Summer Hours follows three well-to-do siblings as they deal with the passing of their mother. The film opens with her 75th birthday party out at the family estate where they've all come together for the first time in awhile. We get an intimate glimpse into the heart of the family, spanning three generations, through this very ordinary gathering in the home of their youth. Assayas uses a deft and honest tone to immerse us into their world and wonderful dialogue to help us understand how they all got there, without actually making it feel like it's being narrated to us. This type of expression is where Assayas excels in filmmaking. Throughout the rest of the film we share wine and tears, laughter and conversation with the family as they address the unpleasant task of handling their mother's estate after she's died. Often a scene tends to linger on moments where it seems so hard to let go; two brothers refusing to say goodbye as they stand in the rain, a wife attempting to comfort her husband in a dark room, the grief of loss stranded on the side of the road under the shadows of overhanging branches. Each frame holding onto the delicate nature of their lives with the warmth and beauty of a precious painting, masterpieces for the halls of museums.

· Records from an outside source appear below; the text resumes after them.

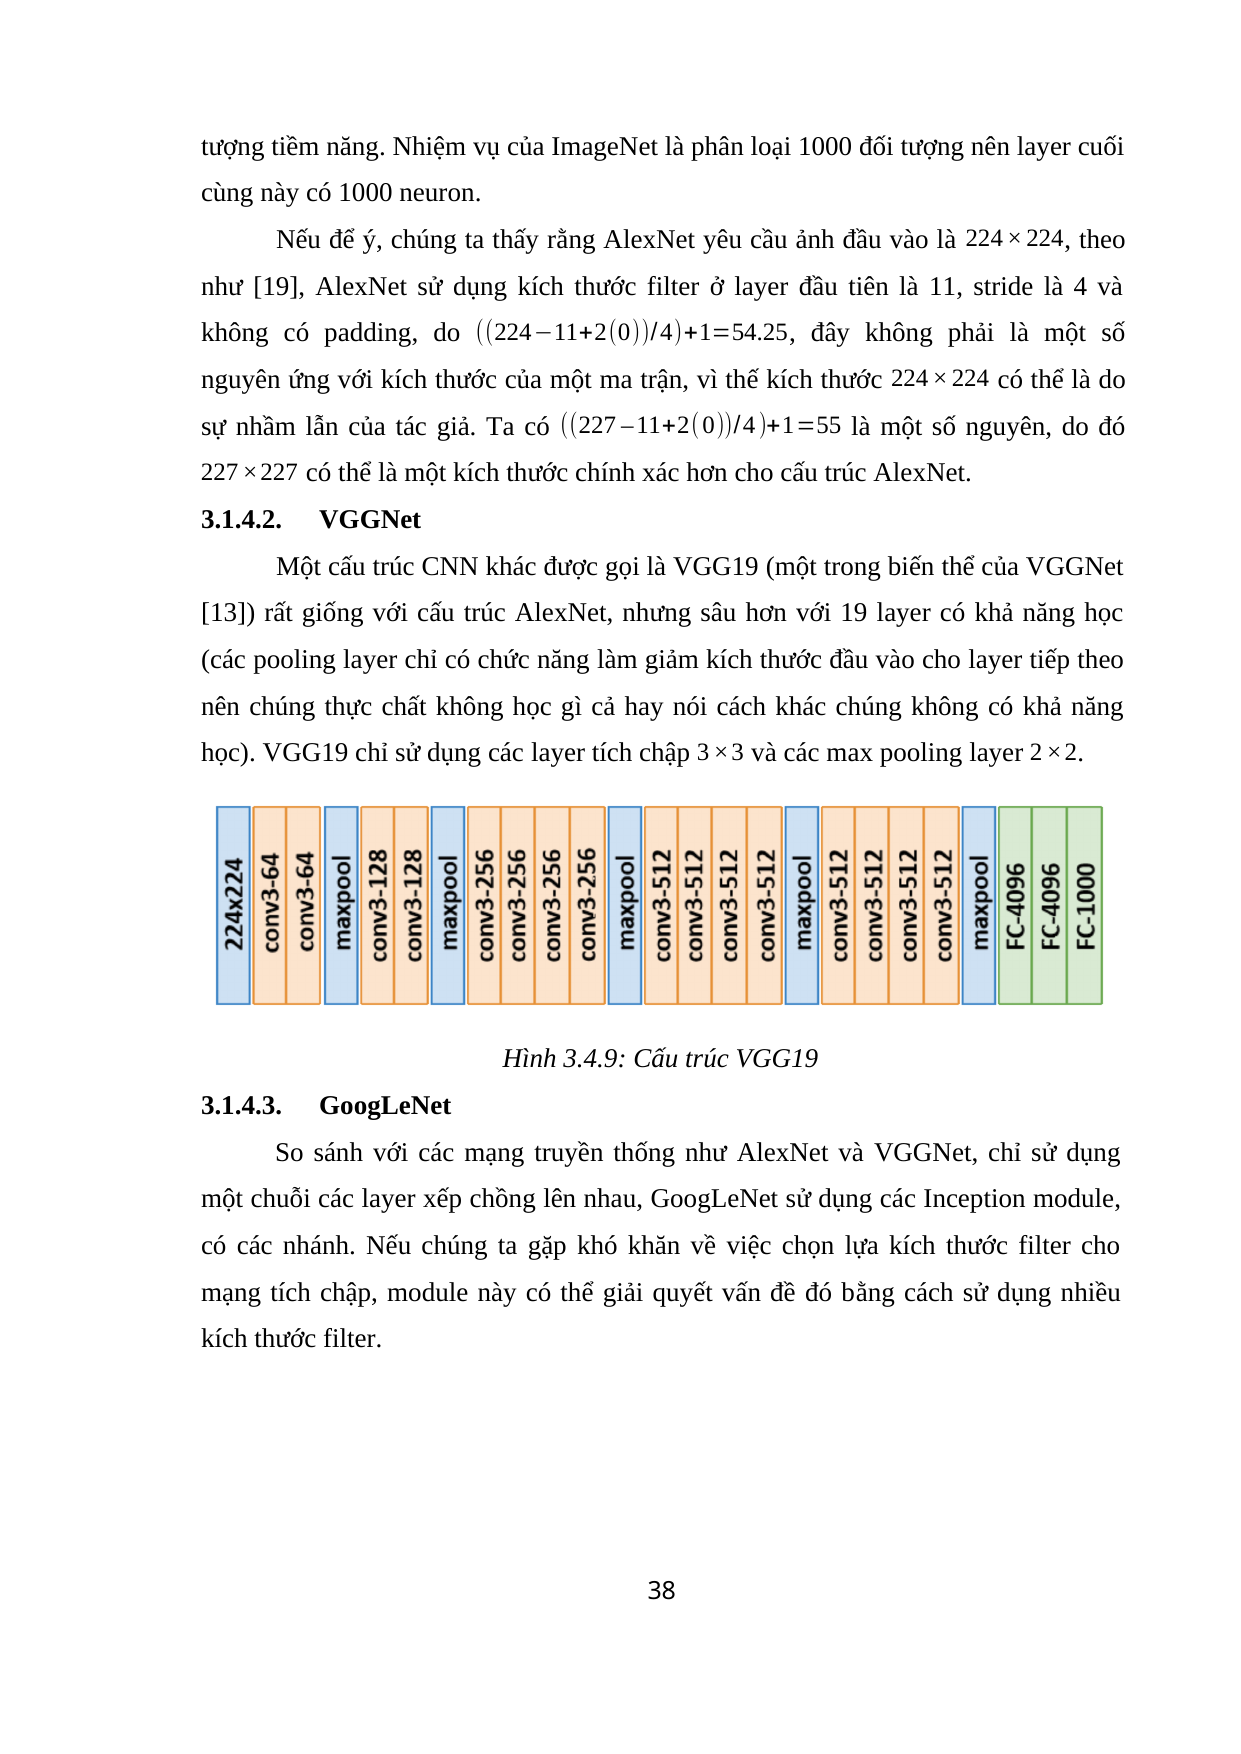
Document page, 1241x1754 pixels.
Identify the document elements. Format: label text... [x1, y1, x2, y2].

list GoogLeNet [201, 1089, 1122, 1120]
list VGGNet [201, 503, 1126, 534]
text So sánh với các mạng truyền thống như AlexNet và VGGNet, chỉ sử dụng một chuỗi các layer xếp chồng lên nhau, GoogLeNet sử dụng các Inception module, có các nhánh. Nếu chúng ta gặp khó khăn về việc chọn lựa kích thước filter cho mạng tích chập, module này có thể giải quyết vấn đề đó bằng cách sử dụng nhiều kích thước filter. [201, 1136, 1122, 1353]
text Nếu để ý, chúng ta thấy rằng AlexNet yêu cầu ảnh đầu vào là , theo như [19], AlexNet sử dụng kích thước filter ở layer đầu tiên là 11, stride là 4 và không có padding, do , đây không phải là một số nguyên ứng với kích thước của một ma trận, vì thế kích thước có thể là do sự nhầm lẫn của tác giả. Ta có là một số nguyên, do đó có thể là một kích thước chính xác hơn cho cấu trúc AlexNet. [201, 223, 1126, 488]
picture [214, 785, 1111, 1027]
text Một cấu trúc CNN khác được gọi là VGG19 (một trong biến thể của VGGNet [13]) rất giống với cấu trúc AlexNet, nhưng sâu hơn với 19 layer có khả năng học (các pooling layer chỉ có chức năng làm giảm kích thước đầu vào cho layer tiếp theo nên chúng thực chất không học gì cả hay nói cách khác chúng không có khả năng học). VGG19 chỉ sử dụng các layer tích chập và các max pooling layer . [201, 550, 1126, 768]
text Hình 3.4.9: Cấu trúc VGG19 [201, 1042, 1122, 1073]
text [201, 130, 1126, 208]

An important aspect of the film resides within the evaluation of worth regarding the things that we collect in our lives and eventually leave behind for those who remain. The matriarch has spent a lifetime surrounding herself with beautiful and valuable art pieces. From famous paintings to gorgeous furniture, from impressionist sculptures to a post-modern vase, these objects of inheritance can end up becoming burdens in the end. How many times have we stopped in on an estate sale to marvel at the collection of stuff people have left for others to deal with? It's shocking to see and hardly anything will ever be cherished with the same feelings as of the original owner. In the case of this esteemed French family, we are taken to a much more elevated extreme of this idea and most of the conflict between the siblings comes down to how they can accommodate their inheritance equitably and with respect to their mother's legacy. Played by Charles Berling, Juliette Binoche and Jeremie Renier respectively, they bring poise and a nuanced air to their roles that we ultimately recognize as love for one another. They are polite, honest and ambitious, which reflects on the way that they were raised, another gift passed on by their mother. Though many of her collected works do end up in a museum, looking spare and beautiful, there's a longing that yearns for the utilitarian necessity of the past when these objects were still useful; a vase that should be filled with flowers or a desk in need of clutter.

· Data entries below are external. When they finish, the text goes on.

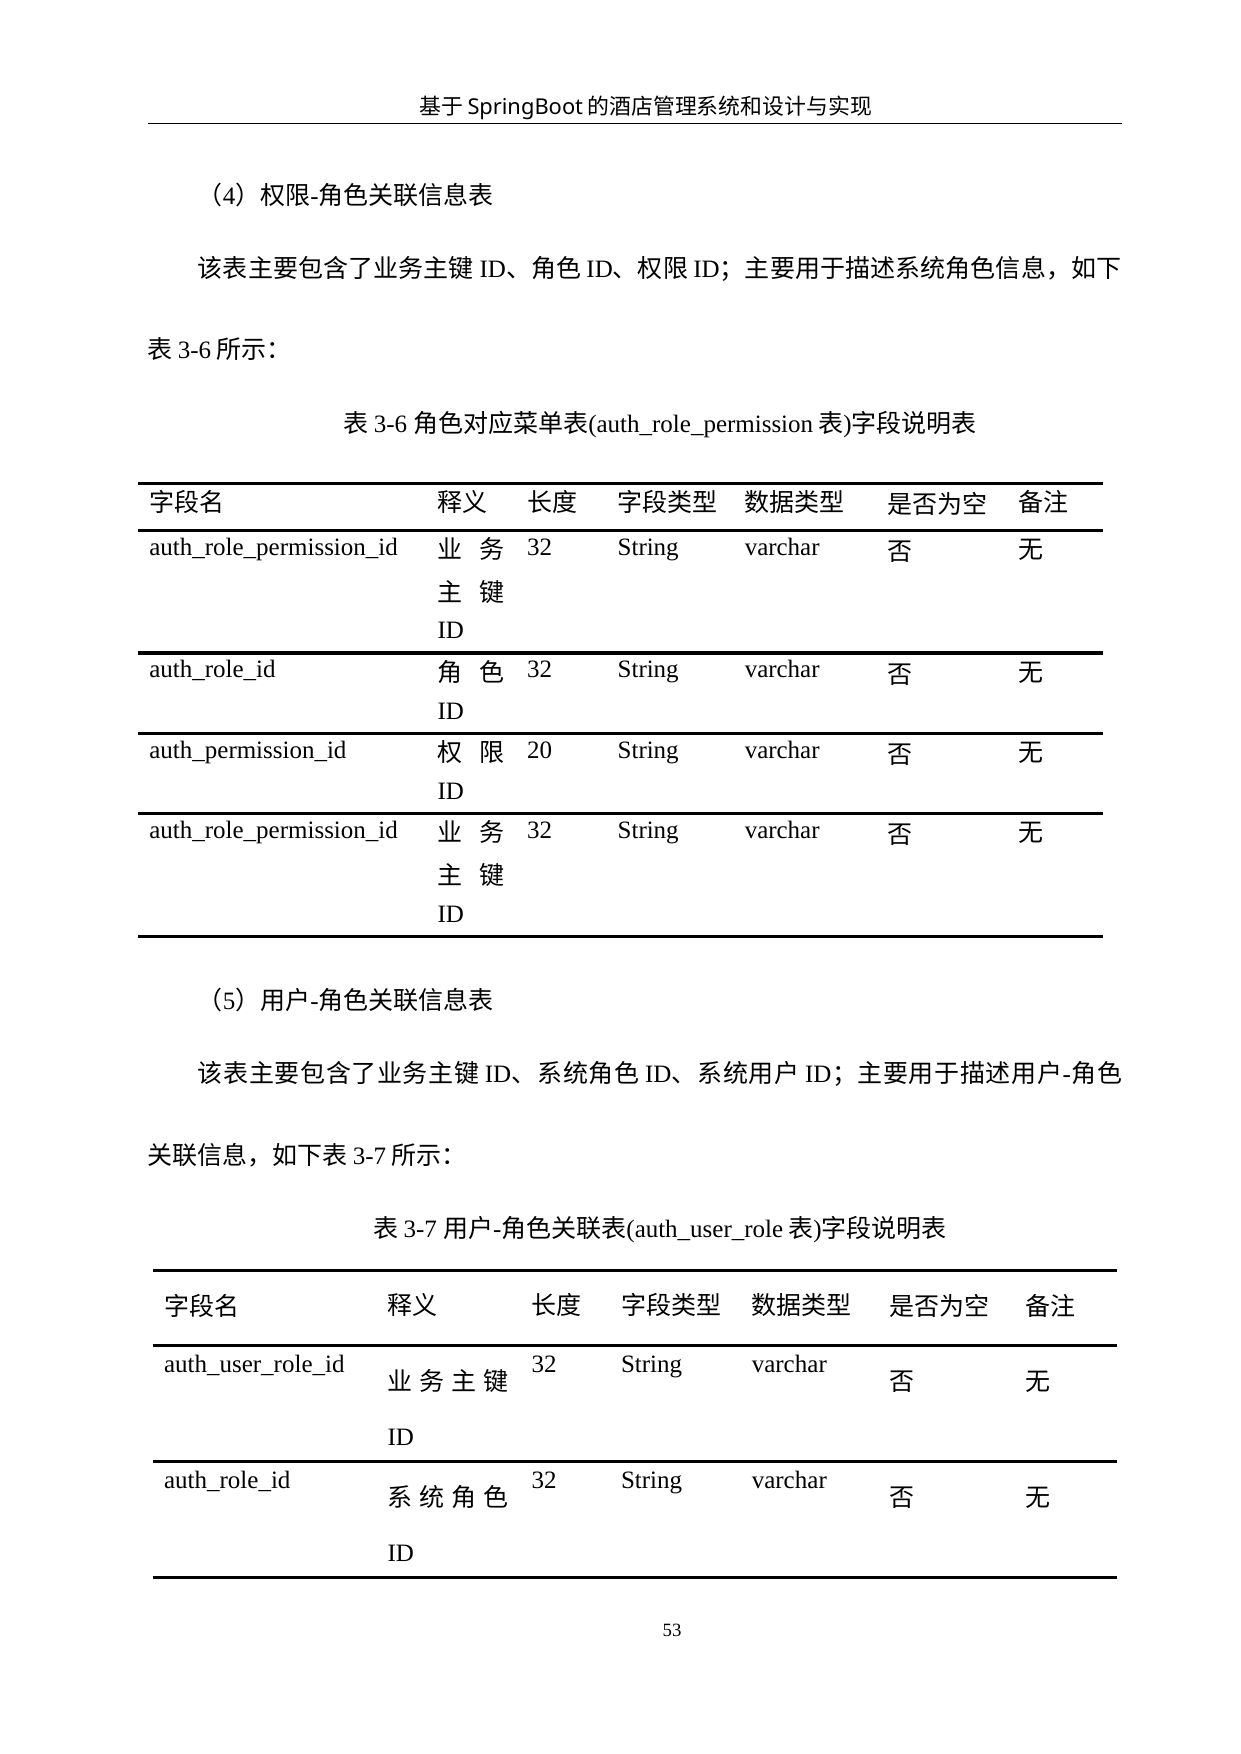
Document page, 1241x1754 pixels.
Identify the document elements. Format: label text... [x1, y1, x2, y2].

table_cell auth_user_role_id [153, 1347, 376, 1460]
table_cell String [606, 735, 733, 812]
table_header 字段类型 [606, 485, 733, 529]
table_cell 业务主键ID [426, 532, 516, 651]
text 该表主要包含了业务主键ID、系统角色ID、系统用户ID；主要用于描述用户-角色关联信息，如下表3-7所示： [148, 1041, 1122, 1187]
table_cell varchar [740, 1347, 878, 1460]
table_cell varchar [733, 532, 876, 651]
table_header 长度 [520, 1272, 609, 1344]
table_header 释义 [376, 1272, 520, 1344]
text 表3-6 角色对应菜单表(auth_role_permission表)字段说明表 [148, 390, 1122, 455]
table_cell 32 [516, 532, 606, 651]
table_cell String [606, 815, 733, 934]
text 该表主要包含了业务主键ID、角色ID、权限ID；主要用于描述系统角色信息，如下表3-6所示： [148, 235, 1122, 382]
table_cell 否 [878, 1347, 1013, 1460]
table_cell auth_role_id [138, 655, 426, 732]
table_cell 无 [1007, 735, 1102, 812]
table_cell 角色ID [426, 655, 516, 732]
table_cell 32 [516, 655, 606, 732]
table_header 备注 [1007, 485, 1102, 529]
table_cell 业务主键ID [426, 815, 516, 934]
table_cell 权限ID [426, 735, 516, 812]
table_cell 无 [1014, 1463, 1117, 1576]
table_header 数据类型 [733, 485, 876, 529]
table_cell 32 [516, 815, 606, 934]
text 表3-7 用户-角色关联表(auth_user_role表)字段说明表 [148, 1195, 1122, 1260]
text （5）用户-角色关联信息表 [148, 463, 1122, 1032]
table_header 备注 [1014, 1272, 1117, 1344]
table_cell 否 [876, 655, 1007, 732]
table_cell 无 [1007, 815, 1102, 934]
table_cell varchar [733, 815, 876, 934]
table_cell 无 [1007, 655, 1102, 732]
table_header 字段名 [138, 485, 426, 529]
text （4）权限-角色关联信息表 [148, 162, 1122, 227]
table_cell 系统角色ID [376, 1463, 520, 1576]
table_cell 否 [876, 815, 1007, 934]
table_header 释义 [426, 485, 516, 529]
table_cell varchar [733, 735, 876, 812]
table_cell auth_permission_id [138, 735, 426, 812]
table_cell 无 [1007, 532, 1102, 651]
table_cell 否 [878, 1463, 1013, 1576]
table_cell auth_role_permission_id [138, 815, 426, 934]
table_header 字段名 [153, 1272, 376, 1344]
table_cell 32 [520, 1347, 609, 1460]
table_cell 无 [1014, 1347, 1117, 1460]
table_cell String [610, 1347, 740, 1460]
table_cell 32 [520, 1463, 609, 1576]
table_cell String [606, 532, 733, 651]
table_cell String [606, 655, 733, 732]
table_cell String [610, 1463, 740, 1576]
table_cell 否 [876, 532, 1007, 651]
table_cell varchar [733, 655, 876, 732]
table_header 数据类型 [740, 1272, 878, 1344]
table_cell 20 [516, 735, 606, 812]
table_cell varchar [740, 1463, 878, 1576]
table_cell 否 [876, 735, 1007, 812]
table_header 长度 [516, 485, 606, 529]
table_cell 业务主键ID [376, 1347, 520, 1460]
table_cell auth_role_permission_id [138, 532, 426, 651]
table_header 是否为空 [876, 485, 1007, 529]
table_cell auth_role_id [153, 1463, 376, 1576]
table_header 字段类型 [610, 1272, 740, 1344]
table_header 是否为空 [878, 1272, 1013, 1344]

What do we cherish after all is said and done, after a life has been fulfilled? Assayas reveals what is at the heart of the matter by the way the narrative moves through the film. We pass from the perspective of the Grandmother at the beginning of the movie, then become ensconced in the lives of her children as they come to terms with her death and finally we end with the grandchildren and a big bash they hold for their friends shortly before the ancestral home is to be sold. Assayas hands off the responsibility of life through each generation as if it's a baton, these memories and feelings that cling to us after all the years. This third generation cares for the objects of the past least of all but that doesn't mean that they are callous to what is passing.

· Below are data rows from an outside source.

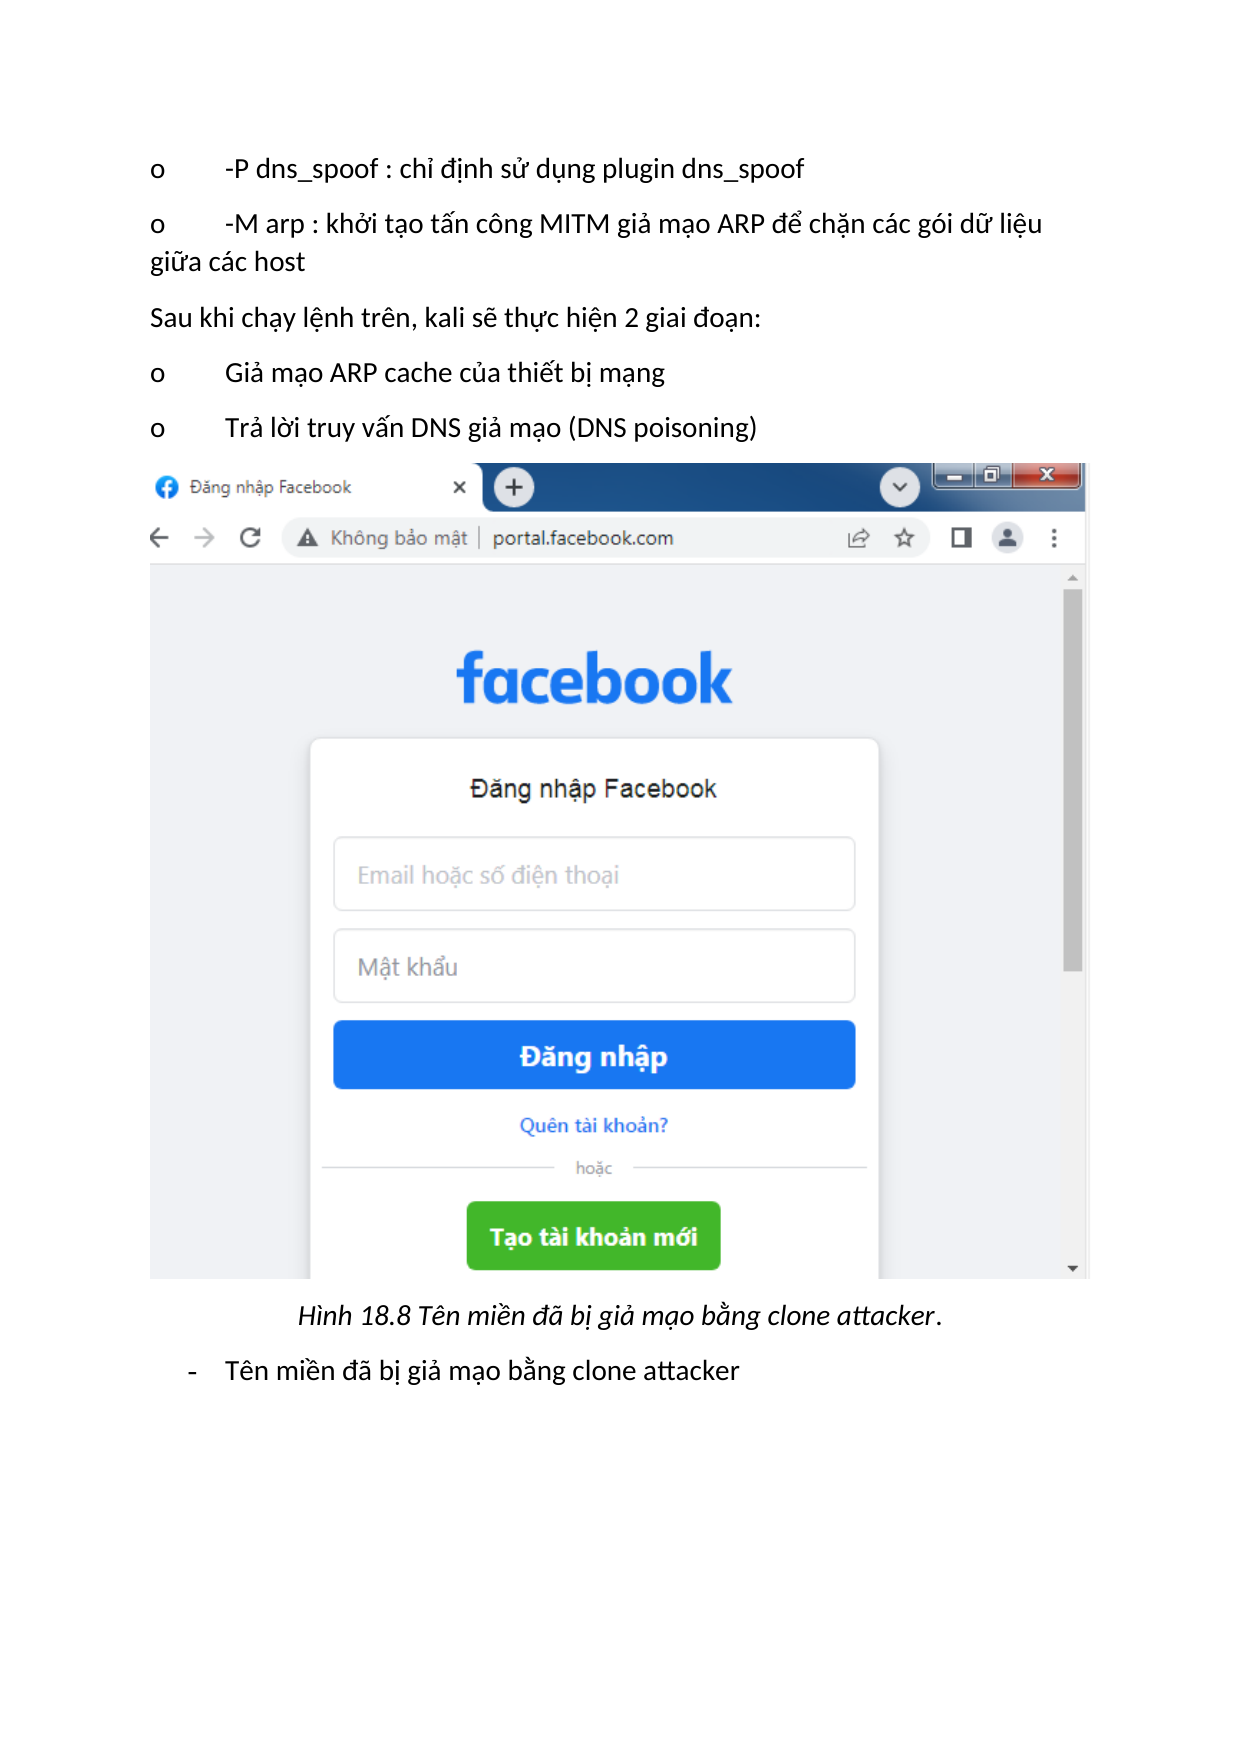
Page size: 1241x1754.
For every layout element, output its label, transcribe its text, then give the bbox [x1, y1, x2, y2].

text o -P dns_spoof : chỉ định sử dụng plugin dns_spoof [150, 150, 1090, 186]
text o -M arp : khởi tạo tấn công MITM giả mạo ARP để chặn các gói dữ liệu giữa các host [150, 205, 1090, 279]
text o Giả mạo ARP cache của thiết bị mạng [150, 354, 1090, 389]
picture [150, 463, 1091, 1279]
list Tên miền đã bị giả mạo bằng clone attacker [187, 1352, 1090, 1388]
text Sau khi chạy lệnh trên, kali sẽ thực hiện 2 giai đoạn: [150, 299, 1090, 334]
text o Trả lời truy vấn DNS giả mạo (DNS poisoning) [150, 409, 1090, 444]
text Hình 18.8 Tên miền đã bị giả mạo bằng clone attacker. [150, 1297, 1090, 1333]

When Sylvie, the oldest grandchild, pauses in a meadow with her boyfriend, she recalls how her Grandmother often brought her there when she was younger. She's struck by the power of the place and it overwhelms her heart so much that quiet tears spring out of her. She truly understands what has become lost here. It's a moment that is so pure and silent that it only belongs to her, not even her boyfriend knows how to penetrate her delicate space. The moment passes as all moments do and Sylvie quickly tries to escape any intrusion to her thoughts, but every time you break away from that intimate caress with the past and with each passing day, those memories become less clear, like an old unattended country home that has grown thick with vines and moss and weeds.